A screwy idea is parse a file from both ends toward the middle.
Its easy enough to define the backward parser grammar from the "natural" forward one: just reverse all the grammar rule content. Nothing is easy; this might introduce ambiguities not present in the forward parser. This paper combines McKeeman's idea of breaking the file into chunks with bidirectional parsing of each chunk, enabling one to find a lot of parallelism on a big file.
Easier to do is to parallelize the parsing of individual files, using whatever parsing technology you have. This does parallelize relatively well, although the parsing time for individual files may not be even, so this is best done with some kind of worklist and a team parser threads taking work from this worklist. You could probably organize to do this with YACC.
Our DMS Software Reengineering Toolkit (DMS) uses a generalization of this when reading large systems of Java sources and classes. Parsing by itself isnt very useful; you almost always need to build symbol tables, too. DMS reading Java thus parallelizes both parsing, AST building and symbol table construction. Starting from a base set of filenames, it launches parses in parallel grains (multiplexed by DMS on top of OS threads); when a parser completes, the parsed tree is handed to name resolver, which splits into a parallel grain per parallel scope encountered. Nested scopes cause a tree of grains to be generated. Further work is gated by treating resolution of a scope as a future (event); while the scope is being resolved, more Java files parse/name resolution activities may be launched; when a scope is resolved, an event is signalled and grains waiting for scope completion can then inspect the scope content to resolve their own names. The tangle of (potential) parallelism in the middle of this is almost frightening :-} but is managed by DMS's underlying parallel programming language, PARLANSE, which uses work-stealing to balance the load across the threads.

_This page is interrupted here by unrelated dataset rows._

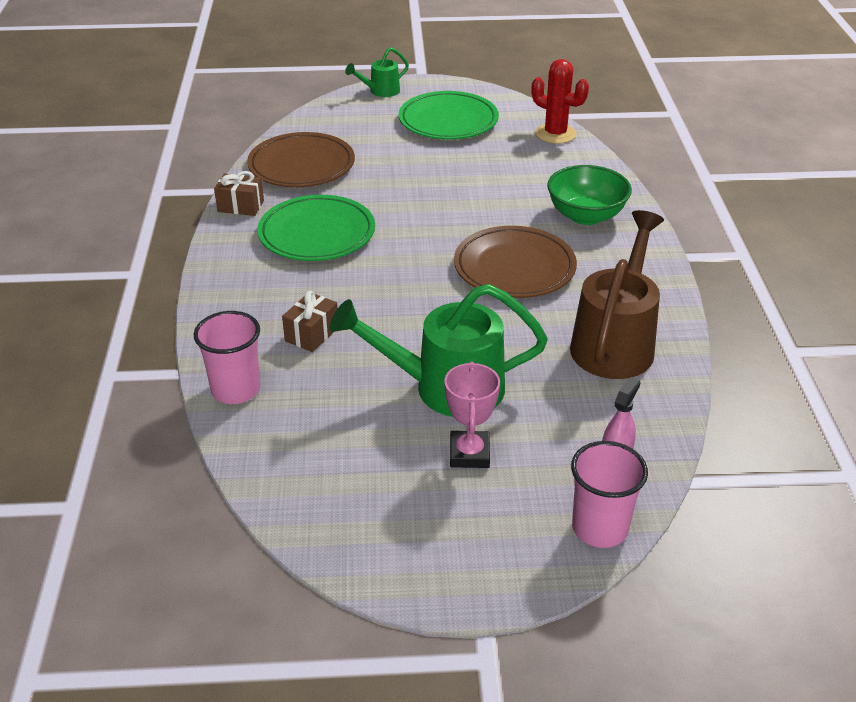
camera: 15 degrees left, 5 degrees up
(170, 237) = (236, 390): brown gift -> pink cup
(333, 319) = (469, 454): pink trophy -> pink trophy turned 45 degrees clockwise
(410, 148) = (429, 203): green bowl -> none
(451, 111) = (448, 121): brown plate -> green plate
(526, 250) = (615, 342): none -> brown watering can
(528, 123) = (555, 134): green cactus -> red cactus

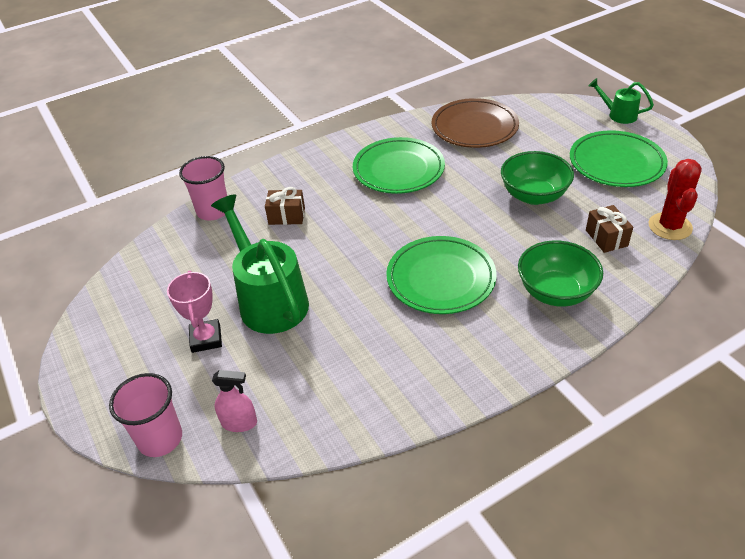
camera: 65 degrees right, 5 degrees up
(241, 206) = (401, 127): brown gift -> brown gift (606, 238)
(447, 176) = (534, 195): none -> green bowl
(469, 454) = (206, 339): pink trophy -> pink trophy turned 75 degrees counterclockwise
(514, 268) = (441, 279): brown plate -> green plate
(615, 342) = (386, 374): brown watering can -> none

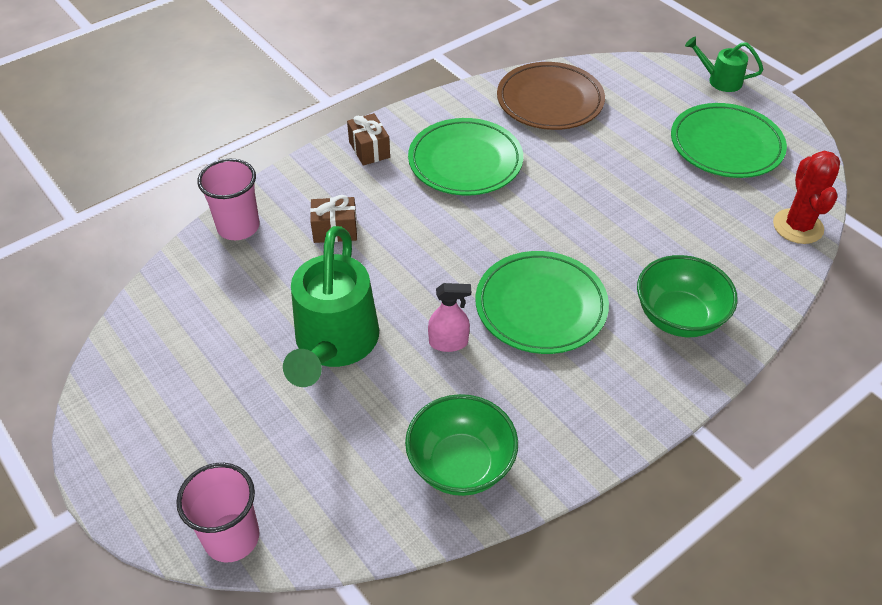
camera: 10 degrees left, 5 degrees up
(206, 339) = (263, 402): pink trophy -> none
(239, 423) = (327, 509): pink spray bottle -> pink spray bottle (448, 342)
(269, 299) = (334, 345): green watering can -> green watering can turned 135 degrees counterclockwise
(534, 195) = (635, 191): green bowl -> green bowl (461, 465)
(606, 238) = (727, 244): brown gift -> brown gift (369, 150)

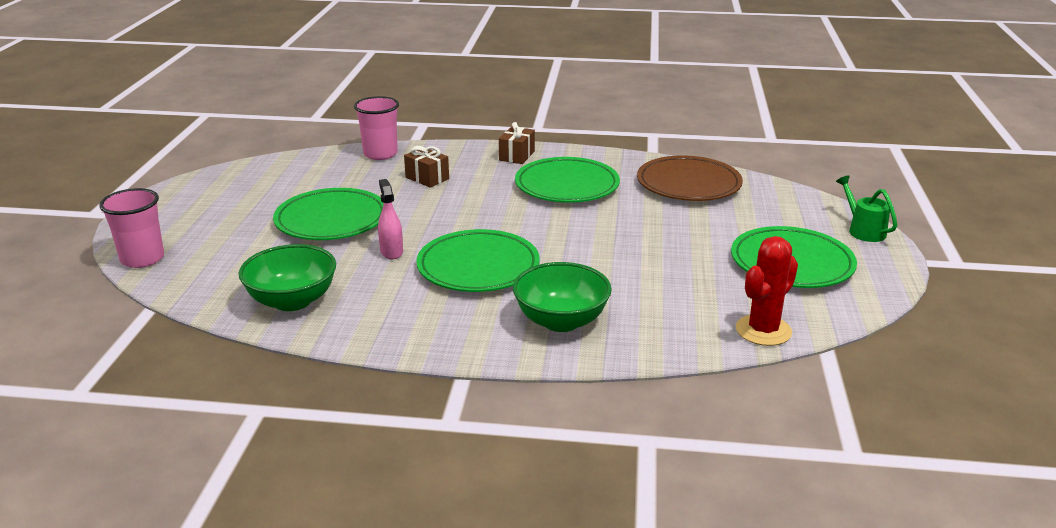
camera: 45 degrees right, 20 degrees down
(334, 345) = (331, 220): green watering can -> green plate
(448, 342) = (391, 252): pink spray bottle -> pink spray bottle turned 150 degrees counterclockwise

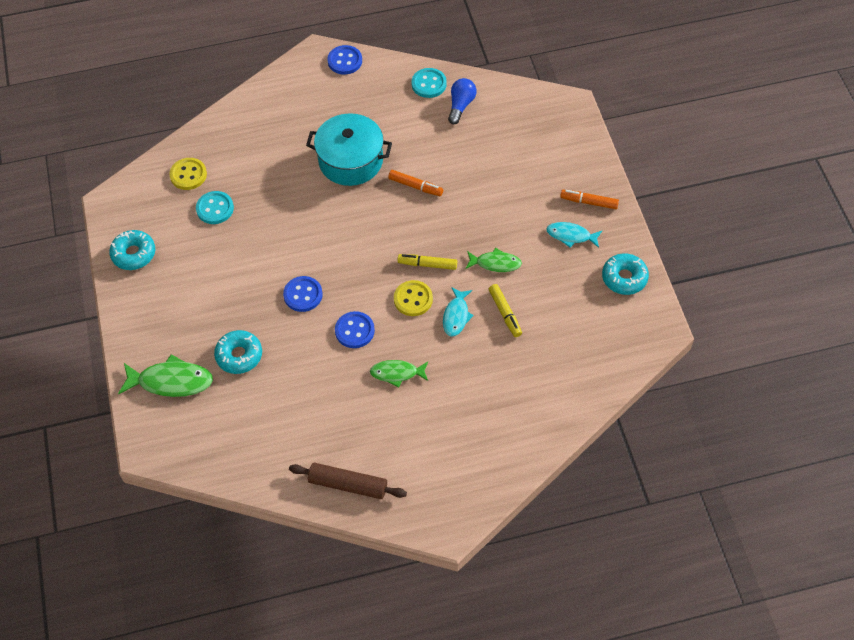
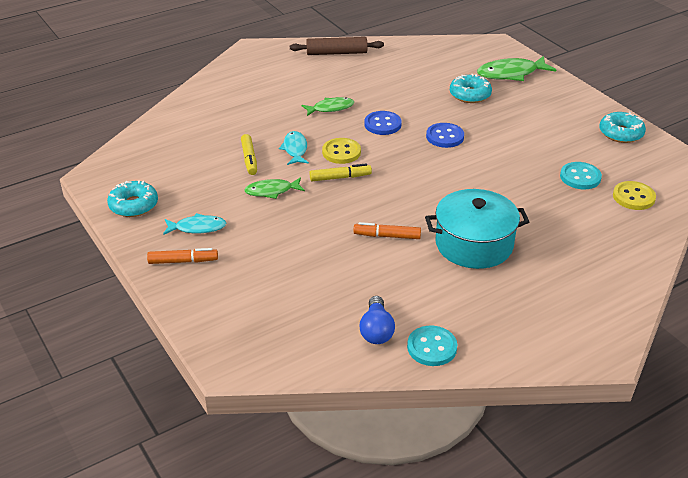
camera: 160 degrees right, 20 degrees down
(345, 61) = (561, 351): blue button -> none
(505, 313) = (249, 159): yellow marker -> yellow marker turned 150 degrees counterclockwise

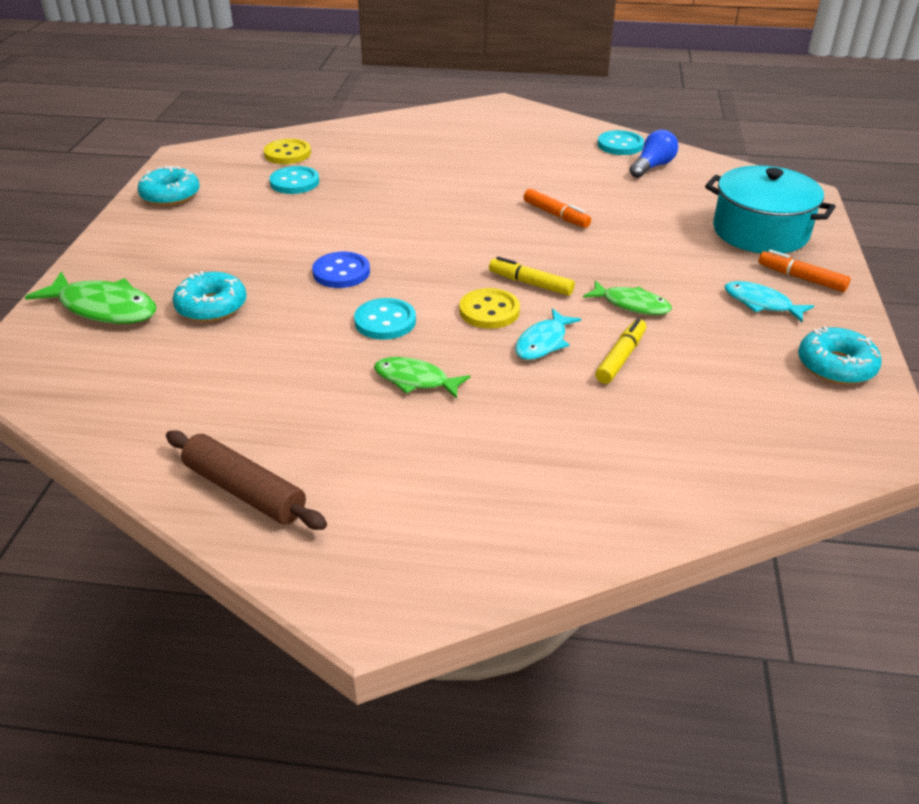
camera: 140 degrees left, 0 degrees up
(382, 124) = (385, 321): blue button -> turquoise button
(474, 244) = (486, 180): turquoise pot -> turquoise pot (760, 231)

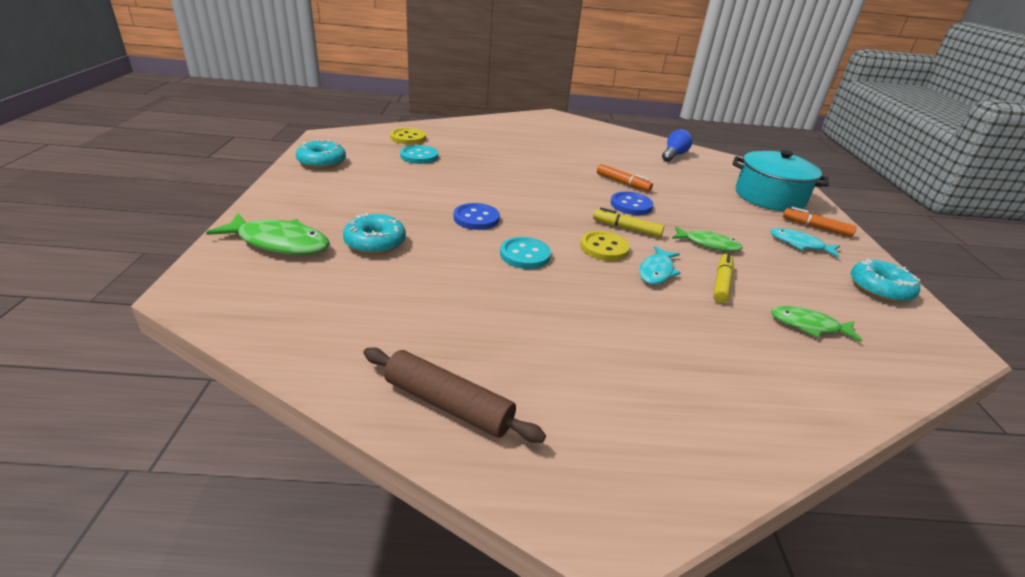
camera: 10 degrees left, 5 degrees down
(415, 380) = (567, 301): green fish -> green fish (808, 325)
(552, 249) = (631, 205): none -> blue button
(620, 145) = (645, 141): turquoise button -> none

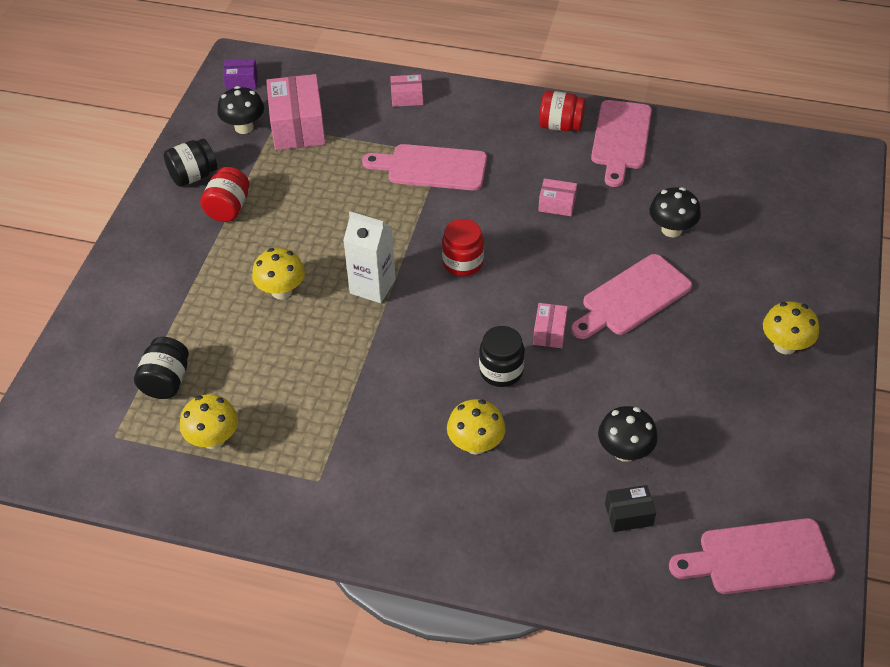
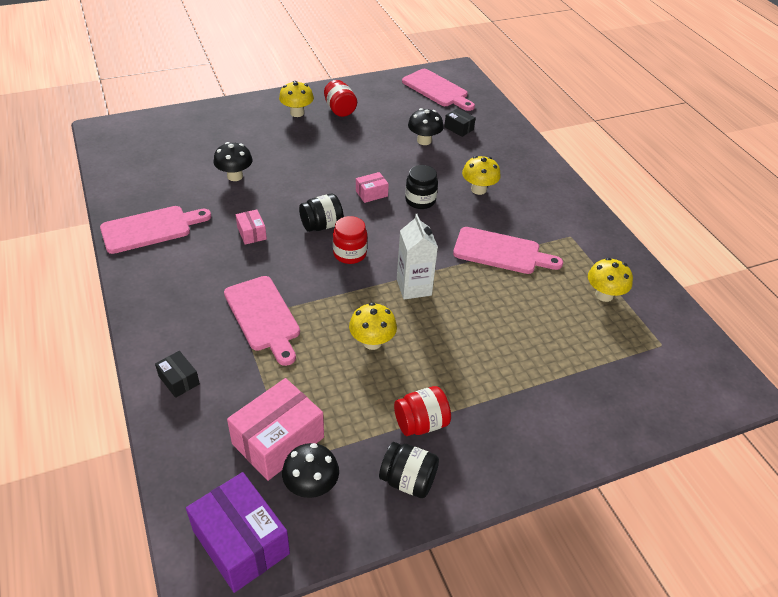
camera: 130 degrees left, 5 degrees down
(166, 381) = (599, 346): black jar -> black jar (322, 225)
(241, 81) = (241, 542): purple box -> purple box, size x1.99
(281, 291) = (466, 333): yellow mushroom -> yellow mushroom (372, 342)
(407, 98) = (179, 380): pink box -> black box
(560, 125) = (155, 265): red jar -> red jar (340, 110)
(632, 298) = (311, 172): pink cutting board -> pink cutting board (501, 252)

Experience shows that doing this in production with 8 cores leads to a 5x speedup over sequential for a few thousand (typical/Java implies small) source files. We think we know where the bottleneck is; there are parts of the name resolver that are more expensive than it should be in terms of excess synchronization in an attribute grammar. I suspect we can get this closer to 8. So, parallel parsing and name resolution can be pretty effective.
We don't do quite as well with C++14, because of all the dependencies of individual files on #includes that it reads, often in different preprocessor configurations.
If the input allows splitting into chunks, like, e.g. log file lines, which can be parsed in parallel, then you can parse a certain number such chunks in parallel using a producer/consumer queue and then join the parse results.